■ **TÂCHES À RÉALISER**
1. Quelle atteinte à la probité plus grave l'extrait sur l'éolien présente-t-il comme un risque ?
2. Veuillez relever tous les avantages financiers que les élus peuvent tirer de l'implantation d'éoliennes, selon l'extrait sur l'éolien.

■ **EXTRAIT FOURNI**
....

Dans ce document est évoqué un « phénomène d’ampleur » : « Le développement de l’activité éolienne semble s’accompagner de nombreux cas de prises illégales d’intérêt impliquant des élus locaux. » Il ajoute que les élus visés sont attirés par « les revenus substantiels tirés de l’implantation d’éoliennes sur des terrains leur appartenant et par un régime fiscal favorable ». Il émet ensuite une alerte :
Le Service appelle donc l’attention des pouvoirs publics sur la gravité de ce phénomène et rappelle qu’il est impératif d’empêcher et de sanctionner toute confusion entre l’intérêt public, que doivent servir les élus dans le cadre de leur mandat, et l’ intérêt personnel qu’ils peuvent retirer d’une opération qui peut s’avérer litigieuse, particulièrement lorsque ces mêmes élus sont susceptibles de percevoir des redevances de location pour l’ implantation d’ éoliennes sur des terrains leur appartenant ou propriété de leurs proches. Il existe en effet un risque de développement d’atteintes à la probité beaucoup plus graves, comme celui de la corruption. Ce phénomène a déjà pu être constaté dans certains pays européens, dans lesquels serait impliquée la criminalité organisée.

....

■ **DONNÉES FOURNIES**
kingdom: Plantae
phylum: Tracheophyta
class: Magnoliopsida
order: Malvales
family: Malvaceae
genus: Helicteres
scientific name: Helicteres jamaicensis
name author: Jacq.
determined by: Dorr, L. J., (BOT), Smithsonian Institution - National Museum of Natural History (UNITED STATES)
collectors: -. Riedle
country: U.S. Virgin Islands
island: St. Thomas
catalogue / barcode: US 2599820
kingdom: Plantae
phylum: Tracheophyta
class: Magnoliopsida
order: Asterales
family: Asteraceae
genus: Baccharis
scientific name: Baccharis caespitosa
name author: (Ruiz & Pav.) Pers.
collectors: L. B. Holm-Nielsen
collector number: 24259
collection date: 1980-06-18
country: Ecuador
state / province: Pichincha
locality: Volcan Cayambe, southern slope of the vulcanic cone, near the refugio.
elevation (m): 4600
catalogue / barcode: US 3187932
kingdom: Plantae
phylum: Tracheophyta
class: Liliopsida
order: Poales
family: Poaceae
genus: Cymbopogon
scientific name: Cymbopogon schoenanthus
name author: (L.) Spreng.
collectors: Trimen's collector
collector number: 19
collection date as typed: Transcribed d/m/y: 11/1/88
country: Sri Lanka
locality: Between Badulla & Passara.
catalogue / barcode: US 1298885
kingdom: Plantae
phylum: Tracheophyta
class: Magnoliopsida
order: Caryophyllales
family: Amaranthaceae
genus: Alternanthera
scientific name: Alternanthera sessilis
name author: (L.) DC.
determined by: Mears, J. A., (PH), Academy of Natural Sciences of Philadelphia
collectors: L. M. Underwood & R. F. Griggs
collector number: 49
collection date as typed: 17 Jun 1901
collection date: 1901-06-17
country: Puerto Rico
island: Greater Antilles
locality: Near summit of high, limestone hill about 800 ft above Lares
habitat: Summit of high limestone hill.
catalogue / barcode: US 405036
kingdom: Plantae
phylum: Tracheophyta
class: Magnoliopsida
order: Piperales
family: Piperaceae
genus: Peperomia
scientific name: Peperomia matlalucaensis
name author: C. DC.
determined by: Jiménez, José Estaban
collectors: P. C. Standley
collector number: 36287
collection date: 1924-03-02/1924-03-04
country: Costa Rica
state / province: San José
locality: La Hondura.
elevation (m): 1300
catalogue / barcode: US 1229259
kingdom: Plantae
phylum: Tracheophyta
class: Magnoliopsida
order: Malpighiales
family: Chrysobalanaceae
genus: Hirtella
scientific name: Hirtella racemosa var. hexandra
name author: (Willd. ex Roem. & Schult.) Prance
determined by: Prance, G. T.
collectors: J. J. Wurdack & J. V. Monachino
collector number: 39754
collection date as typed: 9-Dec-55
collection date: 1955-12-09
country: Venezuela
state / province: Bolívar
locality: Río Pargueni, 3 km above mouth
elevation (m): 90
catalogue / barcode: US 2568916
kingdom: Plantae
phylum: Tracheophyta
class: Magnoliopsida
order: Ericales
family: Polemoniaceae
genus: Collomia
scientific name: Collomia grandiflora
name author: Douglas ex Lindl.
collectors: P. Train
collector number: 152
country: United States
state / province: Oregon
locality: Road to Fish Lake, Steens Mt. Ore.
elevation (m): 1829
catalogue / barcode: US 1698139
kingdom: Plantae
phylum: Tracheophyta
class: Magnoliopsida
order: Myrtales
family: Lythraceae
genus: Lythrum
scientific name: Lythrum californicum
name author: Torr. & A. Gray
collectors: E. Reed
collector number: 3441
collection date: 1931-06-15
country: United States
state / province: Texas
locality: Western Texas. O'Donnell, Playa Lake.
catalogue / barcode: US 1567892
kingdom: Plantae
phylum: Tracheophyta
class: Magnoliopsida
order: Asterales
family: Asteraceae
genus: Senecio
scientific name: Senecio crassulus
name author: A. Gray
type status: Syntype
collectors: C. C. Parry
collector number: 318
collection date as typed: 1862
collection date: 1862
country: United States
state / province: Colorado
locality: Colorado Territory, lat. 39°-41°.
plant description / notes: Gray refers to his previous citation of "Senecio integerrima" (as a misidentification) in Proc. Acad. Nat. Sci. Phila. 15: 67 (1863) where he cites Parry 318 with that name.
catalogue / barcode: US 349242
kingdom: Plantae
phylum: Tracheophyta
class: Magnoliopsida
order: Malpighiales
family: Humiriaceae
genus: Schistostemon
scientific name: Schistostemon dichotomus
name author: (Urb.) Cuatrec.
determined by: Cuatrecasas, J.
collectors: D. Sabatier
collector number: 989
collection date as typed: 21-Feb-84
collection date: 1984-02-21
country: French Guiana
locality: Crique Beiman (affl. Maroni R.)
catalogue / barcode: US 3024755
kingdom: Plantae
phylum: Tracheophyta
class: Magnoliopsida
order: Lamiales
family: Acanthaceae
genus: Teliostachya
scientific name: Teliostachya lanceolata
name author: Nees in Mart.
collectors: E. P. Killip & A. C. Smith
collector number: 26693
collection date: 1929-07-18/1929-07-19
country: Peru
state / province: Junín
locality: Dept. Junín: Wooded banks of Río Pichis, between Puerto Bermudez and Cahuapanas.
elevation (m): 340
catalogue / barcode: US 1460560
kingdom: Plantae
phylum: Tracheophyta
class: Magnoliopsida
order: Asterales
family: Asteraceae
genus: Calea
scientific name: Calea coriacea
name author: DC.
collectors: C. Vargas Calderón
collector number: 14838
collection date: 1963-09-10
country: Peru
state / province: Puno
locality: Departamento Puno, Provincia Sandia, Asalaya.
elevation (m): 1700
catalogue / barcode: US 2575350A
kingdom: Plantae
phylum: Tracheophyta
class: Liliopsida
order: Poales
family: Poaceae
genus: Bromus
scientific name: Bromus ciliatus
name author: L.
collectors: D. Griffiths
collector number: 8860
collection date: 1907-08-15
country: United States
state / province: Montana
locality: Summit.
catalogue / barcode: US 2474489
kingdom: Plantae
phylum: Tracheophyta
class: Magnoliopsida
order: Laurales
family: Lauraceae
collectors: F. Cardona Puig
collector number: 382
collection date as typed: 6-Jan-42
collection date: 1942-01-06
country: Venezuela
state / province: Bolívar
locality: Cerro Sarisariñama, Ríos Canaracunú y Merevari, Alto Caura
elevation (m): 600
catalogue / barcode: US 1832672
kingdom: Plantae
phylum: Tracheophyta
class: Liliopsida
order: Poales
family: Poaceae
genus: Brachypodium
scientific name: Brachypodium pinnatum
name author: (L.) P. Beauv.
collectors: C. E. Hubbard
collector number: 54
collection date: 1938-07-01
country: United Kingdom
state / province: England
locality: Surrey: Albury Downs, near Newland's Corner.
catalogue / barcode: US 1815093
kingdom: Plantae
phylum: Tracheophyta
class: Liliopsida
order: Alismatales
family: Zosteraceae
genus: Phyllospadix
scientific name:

....

■ **RÉPONSES**
1. La corruption.

2.
- Les revenus substantiels tirés de l'implantation d'éoliennes sur des terrains leur appartenant
- Un régime fiscal favorable
- Des redevances de location pour l'implantation d'éoliennes sur des terrains leur appartenant ou propriété de leurs proches